• COMPITO 1:
Riscrivi come elenco numerato le righe dei record comprese tra quella che contiene "What is the sum of all Nr. d/o values?" e la fine dei record, entrambe incluse, tralasciando le righe vuote. Lascia fuori le immagini dalla risposta.

• BRANO ESTRATTO:
Oggi – in tempi di “scontro di civiltà”, “difesa dell’Occidente”, “pericolo-Eurabia” etc. – pare la scoperta dell’acqua bollente, ma all’epoca non erano in molti a studiare il guizzare delle fiamme sotto la pentola.
Lo scopo di queste acerbe note era stimolare un dibattito sulle dialettiche antisemitismo-sionismo e razzismo-antirazzismo, ma soprattutto sul pericolo di accettare una loro “equivalenza”, proposta in modo implicito nel discorso pubblico sul razzismo.
In parole povere: è vero che il razzismo culturale contemporaneo funziona come una sorta di “antisemitismo generalizzato” (E. Balibar), ma dal momento che antisemitismo e sionismo sono speculari l’uno all’altro e si alimentano a vicenda, dobbiamo evitare una risposta “sionista” (cioè tutta identitaria e reattiva) al razzismo, risposta che, lungi dal permetterci di smontare le argomentazioni neorazziste, ci avvilupperebbe nella loro stessa logica, perdipiù in posizione subalterna.

Dati per la comprensione dei grafici:
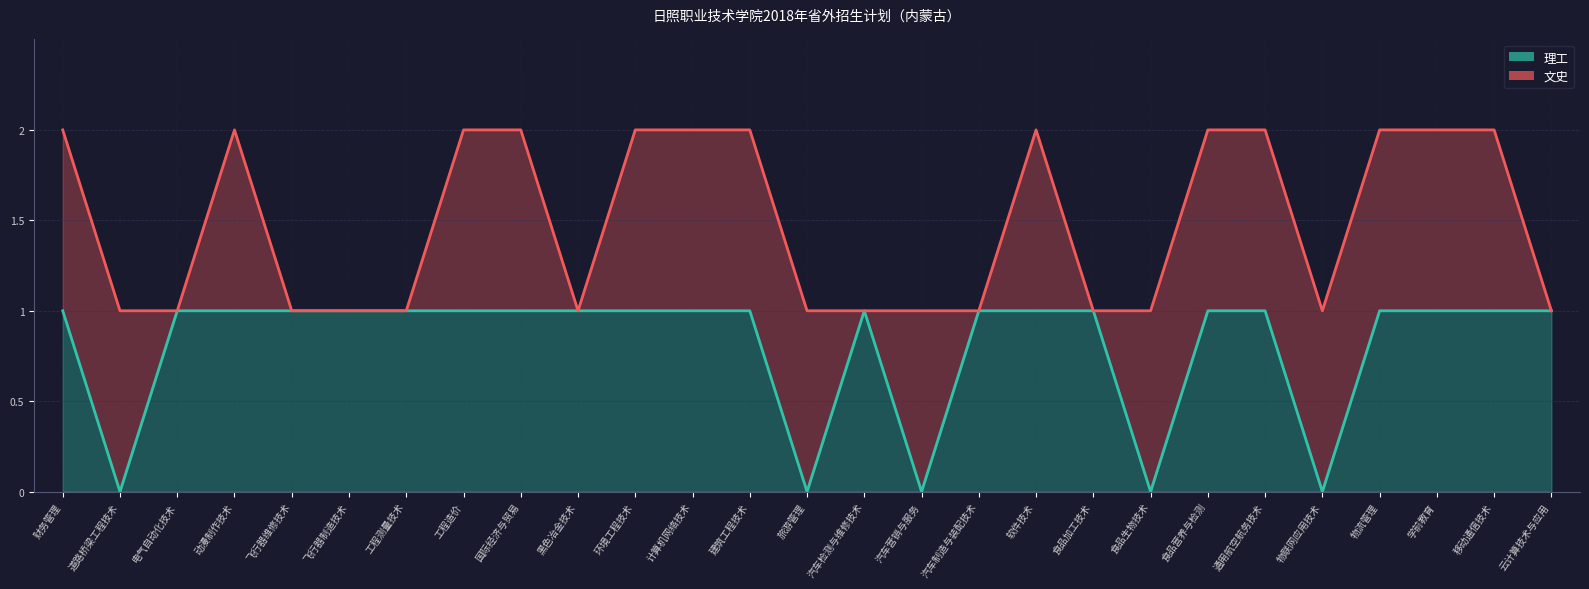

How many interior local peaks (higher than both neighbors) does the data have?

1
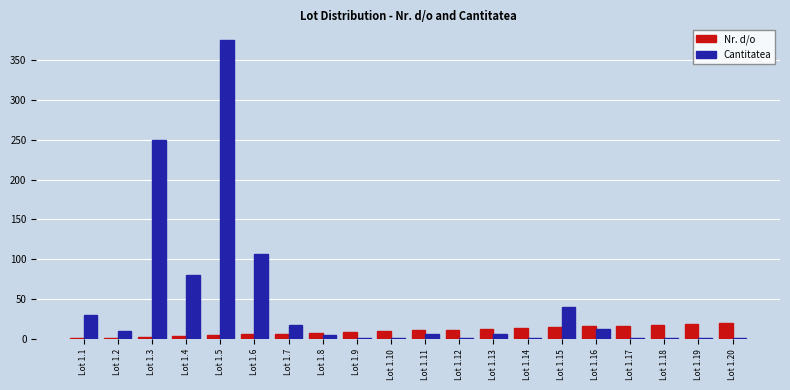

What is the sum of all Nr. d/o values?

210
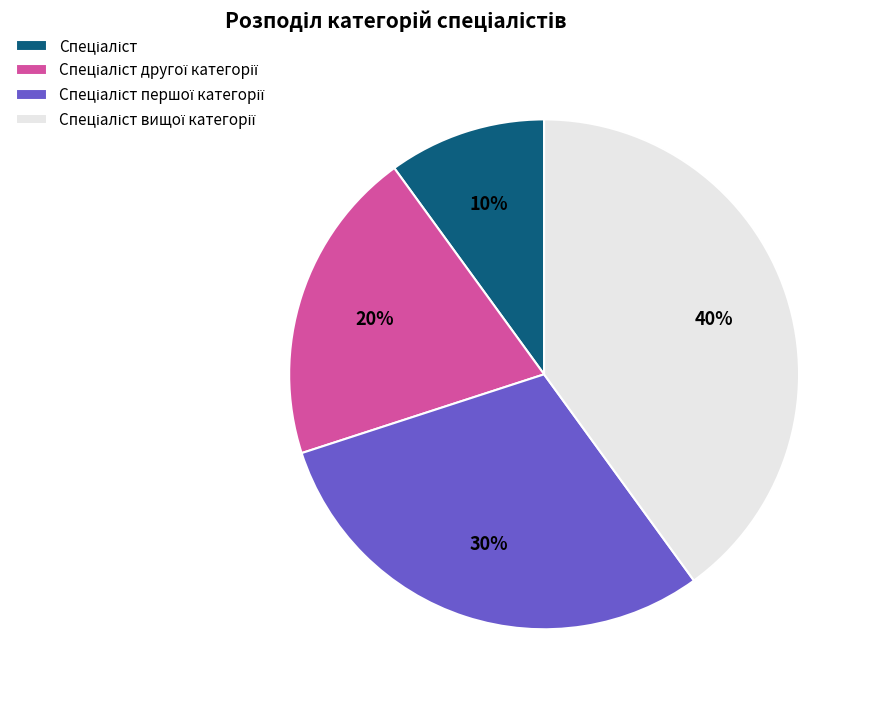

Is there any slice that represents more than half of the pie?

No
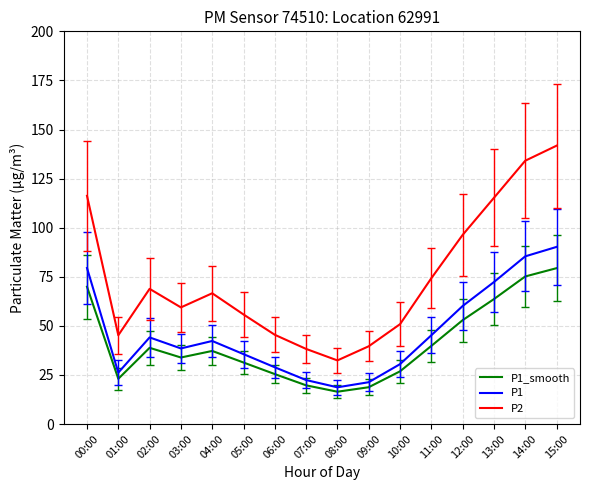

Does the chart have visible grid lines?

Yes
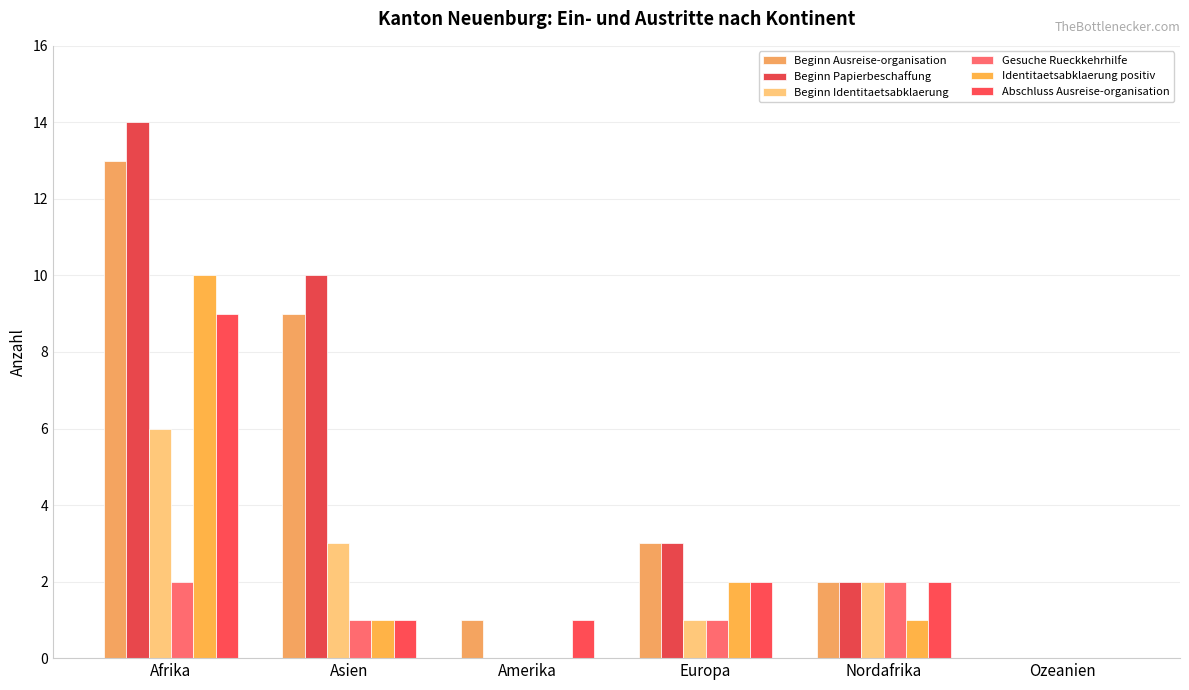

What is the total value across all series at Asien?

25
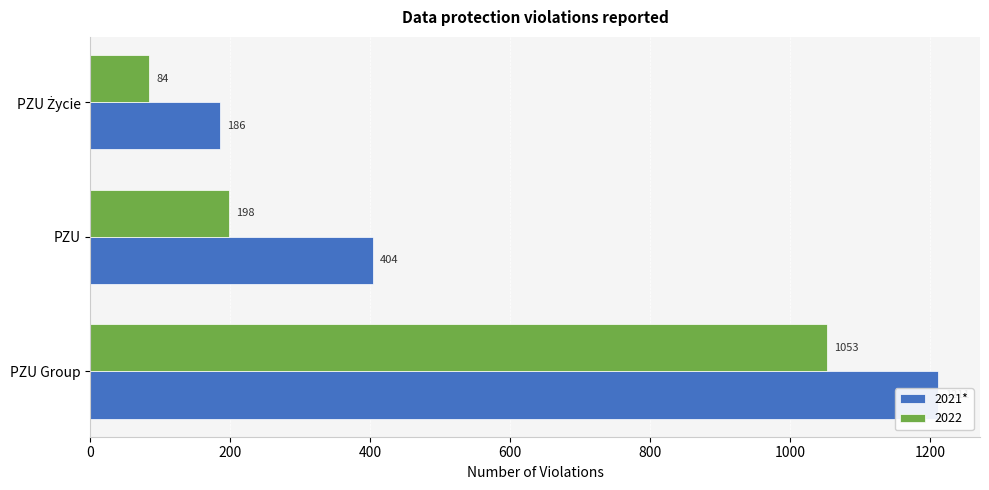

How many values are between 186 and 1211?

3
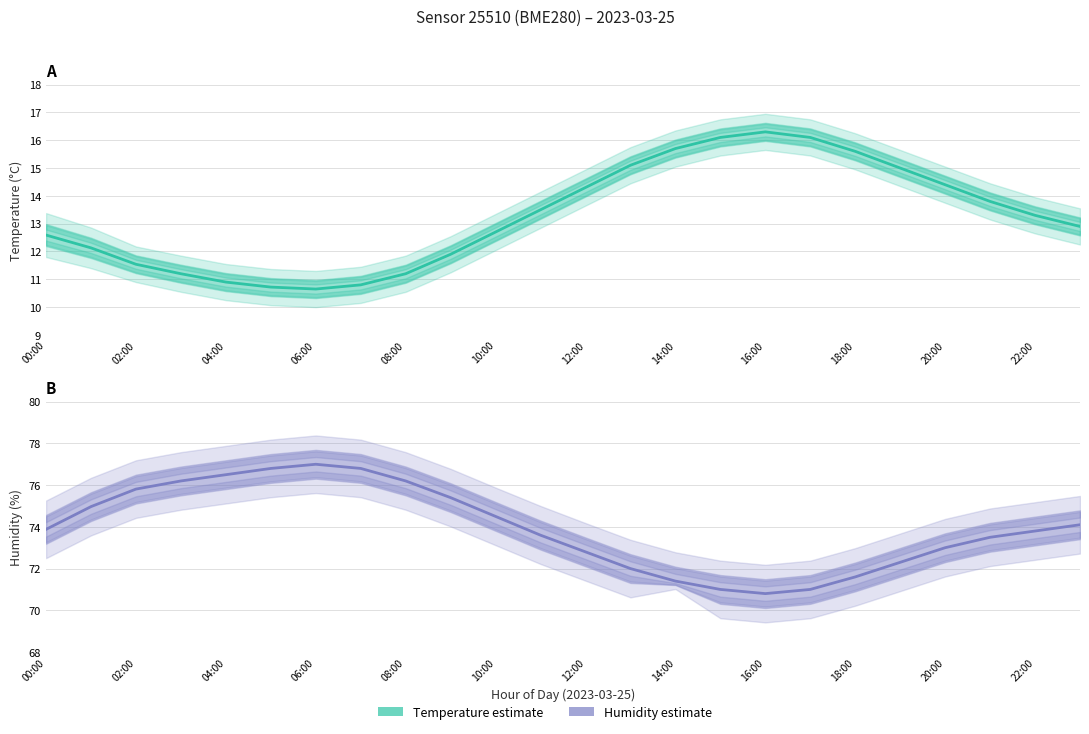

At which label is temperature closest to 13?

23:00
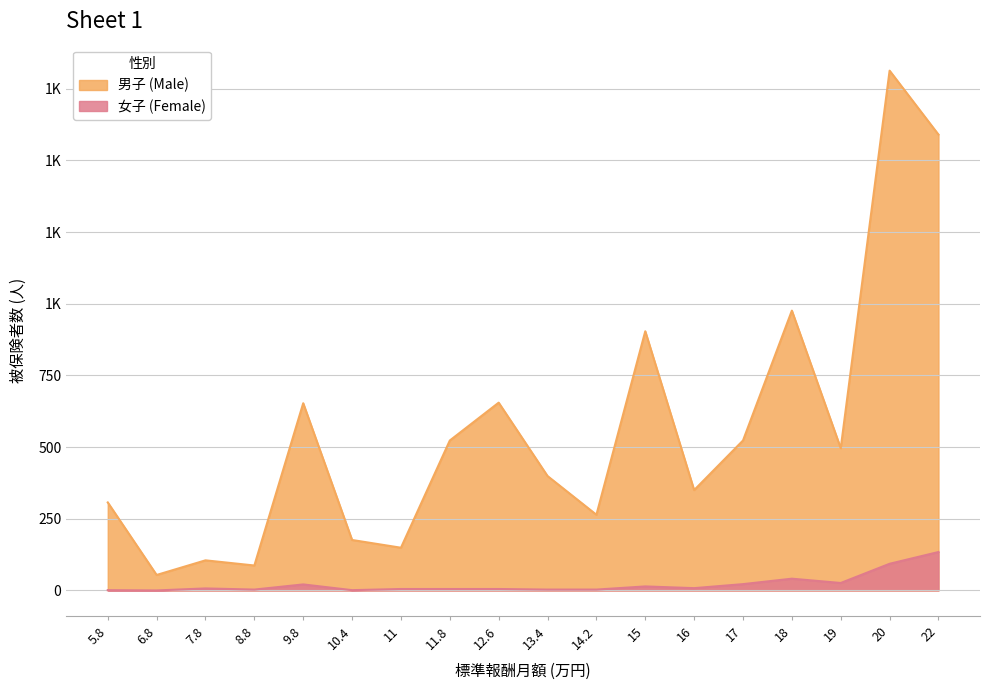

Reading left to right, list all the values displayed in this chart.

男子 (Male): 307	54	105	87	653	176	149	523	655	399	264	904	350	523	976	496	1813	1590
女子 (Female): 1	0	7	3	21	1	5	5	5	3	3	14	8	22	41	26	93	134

• COMPITO 2:
Nel brano sul razzismo, a chi viene attribuita l'espressione "antisemitismo generalizzato"?

• RISPOSTA 1:
1. What is the sum of all Nr. d/o values?
2. 210
3. Is there any slice that represents more than half of the pie?
4. No
5. Does the chart have visible grid lines?
6. Yes
7. What is the total value across all series at Asien?
8. 25
9. How many values are between 186 and 1211?
10. 3
11. At which label is temperature closest to 13?
12. 23:00
13. Reading left to right, list all the values displayed in this chart.
14. 男子 (Male): 307	54	105	87	653	176	149	523	655	399	264	904	350	523	976	496	1813	1590
15. 女子 (Female): 1	0	7	3	21	1	5	5	5	3	3	14	8	22	41	26	93	134

• RISPOSTA 2:
A E. Balibar.